Ce nouveau disque prend encore le parti de la fusion, entre la chaleur du Maghreb et l’esthétisme froid des pays nordiques. Il distribue son lot de mirages, fore des oasis et des canaux d’irrigation dans des déserts gelés. Il illustre de belles migrations, des zones vierges où les âmes volatiles prennent le soin de s’abreuver. D’eau et de vin. De transe et de piété. Mais là où certains de ses précédents albums étaient chargés par diverses couches et stratifications, Bird’s Requiem fait le pari de l’épure sans renoncer à sa majorité improvisée. Pour être au jazz, comme pour ce qui est du lien au divin, plus dans l’esprit que dans la religion.
Entre le lamenti et l’Adhan, le doux blasphème et l’invitation au rite, l’oud ou la plus sublime que jamais voix du tunisien introduit et amorce le dialogue avec les différents intervenants. Si la complémentarité avec la trompette de Molvaer (Blending Souls & Shades, qui aurait sans doute été encore meilleure sans cette évolution vers un ersatz de country des oueds) ou avec la contrebasse de Phil Donkin (Fuga Hirundinum) est évidente et extrêmement bien maîtrisée, c’est surtout avec le piano de Kristjan Randalu (Indicium Divinum) et encore plus avec partout où intervient la clarinette de Hüsnü Selendirici qu’elle est la plus impressionnante. C’est à ce moment que toute la tension retenue est libérée, où le « scolaire » est rejeté pour succomber au souffle de l’improvisé.
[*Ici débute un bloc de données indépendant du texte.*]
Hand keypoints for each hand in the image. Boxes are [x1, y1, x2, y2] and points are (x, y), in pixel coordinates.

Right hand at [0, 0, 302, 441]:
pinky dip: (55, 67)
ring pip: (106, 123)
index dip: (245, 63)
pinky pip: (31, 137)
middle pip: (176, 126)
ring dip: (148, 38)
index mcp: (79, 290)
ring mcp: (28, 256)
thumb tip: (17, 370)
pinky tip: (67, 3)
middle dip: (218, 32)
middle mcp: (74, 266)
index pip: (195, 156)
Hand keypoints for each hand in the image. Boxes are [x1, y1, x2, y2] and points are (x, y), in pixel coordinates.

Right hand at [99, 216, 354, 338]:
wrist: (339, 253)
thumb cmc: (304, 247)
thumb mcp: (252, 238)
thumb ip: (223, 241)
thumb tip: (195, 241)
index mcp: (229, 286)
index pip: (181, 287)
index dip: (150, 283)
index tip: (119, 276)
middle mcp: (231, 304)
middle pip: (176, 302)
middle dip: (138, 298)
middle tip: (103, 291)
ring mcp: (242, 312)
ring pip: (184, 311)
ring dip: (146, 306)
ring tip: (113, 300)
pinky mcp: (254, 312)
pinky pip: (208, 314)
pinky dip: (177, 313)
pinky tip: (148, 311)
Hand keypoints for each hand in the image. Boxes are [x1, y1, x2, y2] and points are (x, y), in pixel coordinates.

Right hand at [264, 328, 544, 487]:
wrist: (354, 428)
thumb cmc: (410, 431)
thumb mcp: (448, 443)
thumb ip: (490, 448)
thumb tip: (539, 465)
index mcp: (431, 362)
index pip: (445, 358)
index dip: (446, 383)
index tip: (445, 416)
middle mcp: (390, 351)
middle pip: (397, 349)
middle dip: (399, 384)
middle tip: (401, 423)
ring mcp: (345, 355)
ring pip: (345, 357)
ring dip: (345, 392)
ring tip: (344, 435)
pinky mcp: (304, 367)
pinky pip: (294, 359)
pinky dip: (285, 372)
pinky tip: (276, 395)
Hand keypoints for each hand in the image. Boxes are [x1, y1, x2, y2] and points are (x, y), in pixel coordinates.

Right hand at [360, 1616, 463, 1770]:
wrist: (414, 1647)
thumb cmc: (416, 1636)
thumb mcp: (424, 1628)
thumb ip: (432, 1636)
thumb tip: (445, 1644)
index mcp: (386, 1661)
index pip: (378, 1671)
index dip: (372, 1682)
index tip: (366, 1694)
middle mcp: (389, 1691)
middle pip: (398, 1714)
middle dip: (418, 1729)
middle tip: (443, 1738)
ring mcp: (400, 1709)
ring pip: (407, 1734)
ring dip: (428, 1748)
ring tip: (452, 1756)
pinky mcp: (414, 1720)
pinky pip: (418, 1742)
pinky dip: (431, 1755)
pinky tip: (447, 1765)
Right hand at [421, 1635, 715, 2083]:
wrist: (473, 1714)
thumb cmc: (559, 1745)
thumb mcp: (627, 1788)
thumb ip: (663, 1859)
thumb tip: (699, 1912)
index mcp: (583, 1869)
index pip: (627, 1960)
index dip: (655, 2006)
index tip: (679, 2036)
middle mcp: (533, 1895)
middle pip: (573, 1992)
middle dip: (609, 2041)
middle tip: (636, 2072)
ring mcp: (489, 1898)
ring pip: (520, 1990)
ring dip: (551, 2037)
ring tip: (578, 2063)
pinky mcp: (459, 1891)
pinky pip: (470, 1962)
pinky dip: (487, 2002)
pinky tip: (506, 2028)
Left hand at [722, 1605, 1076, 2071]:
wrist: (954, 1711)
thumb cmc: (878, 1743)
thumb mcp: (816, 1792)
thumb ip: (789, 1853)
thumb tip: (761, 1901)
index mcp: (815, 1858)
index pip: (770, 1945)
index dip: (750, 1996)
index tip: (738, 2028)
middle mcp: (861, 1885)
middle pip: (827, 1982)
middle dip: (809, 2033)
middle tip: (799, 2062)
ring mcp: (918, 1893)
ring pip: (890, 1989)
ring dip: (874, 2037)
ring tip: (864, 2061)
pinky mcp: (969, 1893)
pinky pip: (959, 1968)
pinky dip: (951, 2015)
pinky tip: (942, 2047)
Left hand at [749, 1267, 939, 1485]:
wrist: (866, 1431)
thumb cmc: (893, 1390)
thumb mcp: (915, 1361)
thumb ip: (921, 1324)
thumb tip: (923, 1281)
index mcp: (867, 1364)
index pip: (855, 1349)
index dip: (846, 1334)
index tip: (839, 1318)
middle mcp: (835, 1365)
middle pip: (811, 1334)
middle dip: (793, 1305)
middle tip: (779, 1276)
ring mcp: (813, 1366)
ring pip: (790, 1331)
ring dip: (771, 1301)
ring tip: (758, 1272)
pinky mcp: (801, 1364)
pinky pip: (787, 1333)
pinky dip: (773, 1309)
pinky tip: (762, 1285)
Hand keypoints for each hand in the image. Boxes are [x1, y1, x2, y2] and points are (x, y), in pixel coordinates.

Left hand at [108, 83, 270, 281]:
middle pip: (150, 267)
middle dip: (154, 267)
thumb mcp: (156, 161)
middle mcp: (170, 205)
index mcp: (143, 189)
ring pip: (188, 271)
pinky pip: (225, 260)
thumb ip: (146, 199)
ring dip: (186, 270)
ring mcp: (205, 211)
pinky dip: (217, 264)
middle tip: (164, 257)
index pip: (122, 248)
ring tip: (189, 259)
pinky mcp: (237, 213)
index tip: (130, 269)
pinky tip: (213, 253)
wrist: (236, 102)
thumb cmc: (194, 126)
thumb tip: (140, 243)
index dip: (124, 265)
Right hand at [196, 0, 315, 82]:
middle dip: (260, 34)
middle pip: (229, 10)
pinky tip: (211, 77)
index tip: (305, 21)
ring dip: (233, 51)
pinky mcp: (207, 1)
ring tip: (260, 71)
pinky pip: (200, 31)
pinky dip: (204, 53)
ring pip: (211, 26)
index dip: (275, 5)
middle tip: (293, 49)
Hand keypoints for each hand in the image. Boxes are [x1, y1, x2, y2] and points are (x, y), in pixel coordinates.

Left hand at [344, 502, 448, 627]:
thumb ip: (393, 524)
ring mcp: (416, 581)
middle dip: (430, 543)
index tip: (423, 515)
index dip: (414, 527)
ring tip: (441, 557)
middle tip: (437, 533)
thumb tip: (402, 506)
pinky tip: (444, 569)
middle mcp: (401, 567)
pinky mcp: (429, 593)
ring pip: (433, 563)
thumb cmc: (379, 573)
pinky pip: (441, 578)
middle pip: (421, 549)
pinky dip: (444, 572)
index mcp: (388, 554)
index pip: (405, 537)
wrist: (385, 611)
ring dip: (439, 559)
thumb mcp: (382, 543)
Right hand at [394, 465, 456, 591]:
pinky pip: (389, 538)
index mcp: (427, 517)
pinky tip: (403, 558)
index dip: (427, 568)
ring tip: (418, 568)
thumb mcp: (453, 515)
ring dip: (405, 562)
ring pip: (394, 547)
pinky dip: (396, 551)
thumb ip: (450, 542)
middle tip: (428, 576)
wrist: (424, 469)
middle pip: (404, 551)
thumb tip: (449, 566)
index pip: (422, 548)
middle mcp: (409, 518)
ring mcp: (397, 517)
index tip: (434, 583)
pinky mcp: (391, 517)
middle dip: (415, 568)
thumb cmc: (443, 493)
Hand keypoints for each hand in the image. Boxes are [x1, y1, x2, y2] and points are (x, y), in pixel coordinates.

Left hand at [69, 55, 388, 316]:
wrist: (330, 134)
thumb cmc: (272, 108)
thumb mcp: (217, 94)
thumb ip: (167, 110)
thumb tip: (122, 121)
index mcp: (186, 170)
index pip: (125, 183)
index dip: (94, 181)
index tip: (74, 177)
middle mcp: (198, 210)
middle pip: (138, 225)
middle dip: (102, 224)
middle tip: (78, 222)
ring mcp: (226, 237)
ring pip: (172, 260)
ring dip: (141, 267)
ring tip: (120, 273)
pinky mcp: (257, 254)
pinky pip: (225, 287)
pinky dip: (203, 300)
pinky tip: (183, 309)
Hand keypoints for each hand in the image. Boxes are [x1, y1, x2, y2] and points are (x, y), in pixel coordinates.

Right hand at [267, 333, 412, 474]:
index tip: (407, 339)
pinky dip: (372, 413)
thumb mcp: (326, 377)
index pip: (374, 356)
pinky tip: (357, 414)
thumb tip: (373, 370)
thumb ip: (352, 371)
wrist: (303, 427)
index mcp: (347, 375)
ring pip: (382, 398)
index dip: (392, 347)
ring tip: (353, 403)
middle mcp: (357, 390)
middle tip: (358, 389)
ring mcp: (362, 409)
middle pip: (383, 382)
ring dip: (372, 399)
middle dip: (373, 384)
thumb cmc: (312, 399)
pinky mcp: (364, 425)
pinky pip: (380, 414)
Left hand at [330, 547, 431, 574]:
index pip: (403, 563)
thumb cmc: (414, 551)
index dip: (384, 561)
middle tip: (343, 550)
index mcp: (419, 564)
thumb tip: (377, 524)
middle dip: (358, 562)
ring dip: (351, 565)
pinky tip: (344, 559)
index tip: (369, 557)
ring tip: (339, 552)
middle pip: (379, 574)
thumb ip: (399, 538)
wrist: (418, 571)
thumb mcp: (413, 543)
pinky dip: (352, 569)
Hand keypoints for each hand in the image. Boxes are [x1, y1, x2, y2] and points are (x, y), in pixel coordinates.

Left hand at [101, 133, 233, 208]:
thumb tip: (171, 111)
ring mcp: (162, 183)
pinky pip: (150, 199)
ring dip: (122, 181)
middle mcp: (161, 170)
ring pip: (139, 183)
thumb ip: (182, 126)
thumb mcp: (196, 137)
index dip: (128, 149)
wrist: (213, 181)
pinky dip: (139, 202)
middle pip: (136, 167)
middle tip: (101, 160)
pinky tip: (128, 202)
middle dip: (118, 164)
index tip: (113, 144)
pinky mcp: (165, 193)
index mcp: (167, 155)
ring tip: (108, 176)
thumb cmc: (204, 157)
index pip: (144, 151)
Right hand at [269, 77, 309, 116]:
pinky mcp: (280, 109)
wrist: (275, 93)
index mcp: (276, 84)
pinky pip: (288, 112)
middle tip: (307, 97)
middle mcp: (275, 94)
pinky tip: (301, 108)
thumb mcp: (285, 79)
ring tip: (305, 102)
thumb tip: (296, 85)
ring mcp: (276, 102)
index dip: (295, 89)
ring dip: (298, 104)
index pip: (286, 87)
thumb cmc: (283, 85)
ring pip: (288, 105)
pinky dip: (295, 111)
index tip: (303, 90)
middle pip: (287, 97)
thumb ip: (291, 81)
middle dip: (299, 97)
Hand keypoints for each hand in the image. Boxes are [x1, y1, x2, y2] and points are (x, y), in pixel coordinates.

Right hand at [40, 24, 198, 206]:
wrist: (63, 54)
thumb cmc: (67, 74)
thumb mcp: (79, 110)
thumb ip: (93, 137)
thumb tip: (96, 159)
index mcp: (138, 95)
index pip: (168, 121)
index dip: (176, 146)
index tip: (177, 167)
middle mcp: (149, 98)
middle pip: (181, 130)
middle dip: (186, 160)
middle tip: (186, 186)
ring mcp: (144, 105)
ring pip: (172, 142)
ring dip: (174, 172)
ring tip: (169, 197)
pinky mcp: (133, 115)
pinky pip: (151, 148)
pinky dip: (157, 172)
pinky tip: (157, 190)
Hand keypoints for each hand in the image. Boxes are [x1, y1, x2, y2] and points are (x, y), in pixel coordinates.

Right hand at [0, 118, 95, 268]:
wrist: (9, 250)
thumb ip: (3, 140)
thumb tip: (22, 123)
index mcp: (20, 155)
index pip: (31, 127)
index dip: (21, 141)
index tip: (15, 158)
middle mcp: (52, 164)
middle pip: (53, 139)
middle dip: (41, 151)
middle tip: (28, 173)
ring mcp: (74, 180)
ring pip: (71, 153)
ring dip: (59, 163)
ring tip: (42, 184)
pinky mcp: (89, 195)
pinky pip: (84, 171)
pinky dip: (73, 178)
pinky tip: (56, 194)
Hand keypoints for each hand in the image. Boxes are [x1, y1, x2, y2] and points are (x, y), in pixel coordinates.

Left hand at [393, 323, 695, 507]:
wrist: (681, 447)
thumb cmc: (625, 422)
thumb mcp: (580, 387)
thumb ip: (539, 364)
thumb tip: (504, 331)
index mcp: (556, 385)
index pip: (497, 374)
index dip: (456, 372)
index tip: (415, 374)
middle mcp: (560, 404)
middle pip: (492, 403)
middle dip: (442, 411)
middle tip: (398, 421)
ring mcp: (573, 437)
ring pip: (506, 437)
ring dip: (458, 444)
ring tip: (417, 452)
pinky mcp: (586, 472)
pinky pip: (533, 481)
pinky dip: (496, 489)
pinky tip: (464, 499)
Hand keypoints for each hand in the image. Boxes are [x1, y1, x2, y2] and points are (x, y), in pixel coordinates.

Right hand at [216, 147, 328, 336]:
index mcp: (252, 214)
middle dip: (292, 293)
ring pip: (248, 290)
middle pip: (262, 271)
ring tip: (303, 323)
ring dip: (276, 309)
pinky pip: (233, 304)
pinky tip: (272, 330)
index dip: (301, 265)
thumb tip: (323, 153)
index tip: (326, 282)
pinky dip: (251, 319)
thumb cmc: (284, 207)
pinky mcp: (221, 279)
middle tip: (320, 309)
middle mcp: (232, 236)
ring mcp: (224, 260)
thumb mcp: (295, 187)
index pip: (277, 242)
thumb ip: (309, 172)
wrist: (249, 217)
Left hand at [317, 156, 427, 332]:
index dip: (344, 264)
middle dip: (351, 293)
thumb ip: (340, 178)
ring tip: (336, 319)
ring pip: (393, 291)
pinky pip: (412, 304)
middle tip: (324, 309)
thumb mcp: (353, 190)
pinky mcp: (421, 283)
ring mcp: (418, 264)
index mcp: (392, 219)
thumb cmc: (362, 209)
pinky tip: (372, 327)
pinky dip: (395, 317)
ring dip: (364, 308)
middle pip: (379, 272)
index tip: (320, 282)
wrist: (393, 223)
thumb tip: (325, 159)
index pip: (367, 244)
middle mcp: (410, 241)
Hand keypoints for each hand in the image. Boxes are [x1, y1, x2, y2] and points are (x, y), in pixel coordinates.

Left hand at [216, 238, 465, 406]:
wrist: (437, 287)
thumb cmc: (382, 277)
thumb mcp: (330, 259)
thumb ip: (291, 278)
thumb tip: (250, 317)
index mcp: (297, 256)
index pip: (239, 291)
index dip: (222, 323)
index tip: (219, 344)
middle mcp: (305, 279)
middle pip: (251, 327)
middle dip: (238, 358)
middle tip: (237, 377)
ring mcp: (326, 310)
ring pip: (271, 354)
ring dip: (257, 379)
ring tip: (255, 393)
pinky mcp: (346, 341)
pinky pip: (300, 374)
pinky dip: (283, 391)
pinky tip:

Et pourtant, le risque de tout surcharger à nouveau était important. Mais la troupe a l’intelligence de ne pas céder à la démarche big band. Parfois, deux intervenants s’y mettent pour donner « au combat » un regain de puissance, mais tout en laissant la place à l’autre pour que l’essentiel esprit de dialogue prédomine (l’exceptionnel Sevdah, ou Indicium Divinum encore). Voilà pourquoi le point d’orgue de l’album est le très rock 39th Gülay (to Istanbul). Parce que là tout explose, et que certains aspects démonstratifs peuvent y trouver une place autrement plus cohérente. Pour ne citer que celui là, le piano/batterie est justement complètement dingue. Il suinte la transe béate, on y rajouterait un simple kick house que tous les clubbers de la terre en ferait un hymne mortel.
Cousu de profane et de sacré, d’ancestral et de modernité, Birds Requiem est un album de jazz qui refoule tout enfermement dans le moindre espace ou la temporalité. On ne parlera surtout pas du classique « album de la maturité » mais bien d’un artiste hors norme parvenu à son apogée.